* _TO DO_
Return, from the data below, each line that contains the word "identidad".

* _Records contained in a dataset_
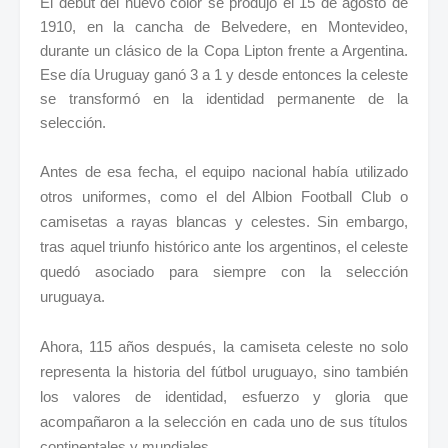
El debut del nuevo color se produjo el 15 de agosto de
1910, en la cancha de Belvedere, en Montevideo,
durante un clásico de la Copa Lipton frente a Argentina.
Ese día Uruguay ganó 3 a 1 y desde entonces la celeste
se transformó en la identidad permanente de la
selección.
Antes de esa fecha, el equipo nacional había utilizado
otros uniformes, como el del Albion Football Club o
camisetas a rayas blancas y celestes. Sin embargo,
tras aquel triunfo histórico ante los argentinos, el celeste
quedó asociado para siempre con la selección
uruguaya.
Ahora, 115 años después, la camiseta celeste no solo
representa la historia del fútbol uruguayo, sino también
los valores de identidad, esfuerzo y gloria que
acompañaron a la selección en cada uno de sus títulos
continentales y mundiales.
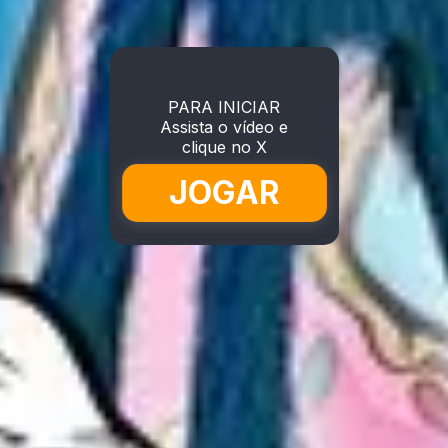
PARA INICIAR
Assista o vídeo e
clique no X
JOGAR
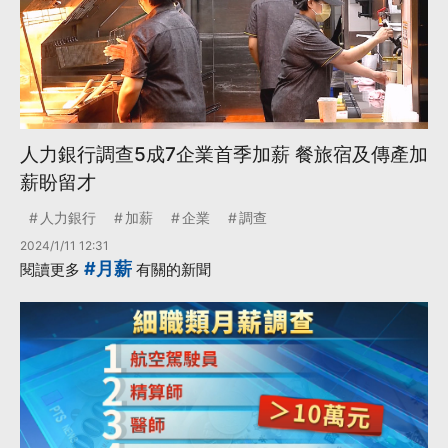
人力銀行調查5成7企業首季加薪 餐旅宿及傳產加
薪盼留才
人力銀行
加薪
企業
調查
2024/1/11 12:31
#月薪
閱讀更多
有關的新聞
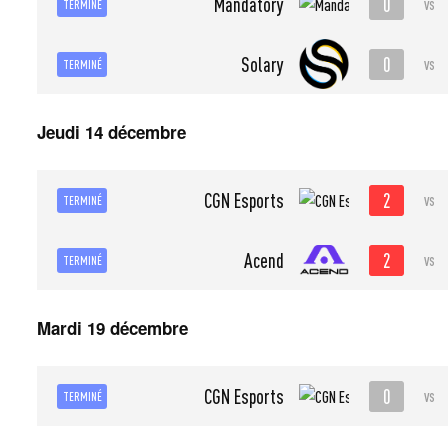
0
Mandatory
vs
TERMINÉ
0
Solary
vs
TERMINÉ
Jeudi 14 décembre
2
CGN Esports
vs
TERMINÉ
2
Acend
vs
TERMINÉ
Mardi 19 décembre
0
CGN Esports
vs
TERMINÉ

* _ANSWER TO THIS PROBLEM_
se transformó en la identidad permanente de la
los valores de identidad, esfuerzo y gloria que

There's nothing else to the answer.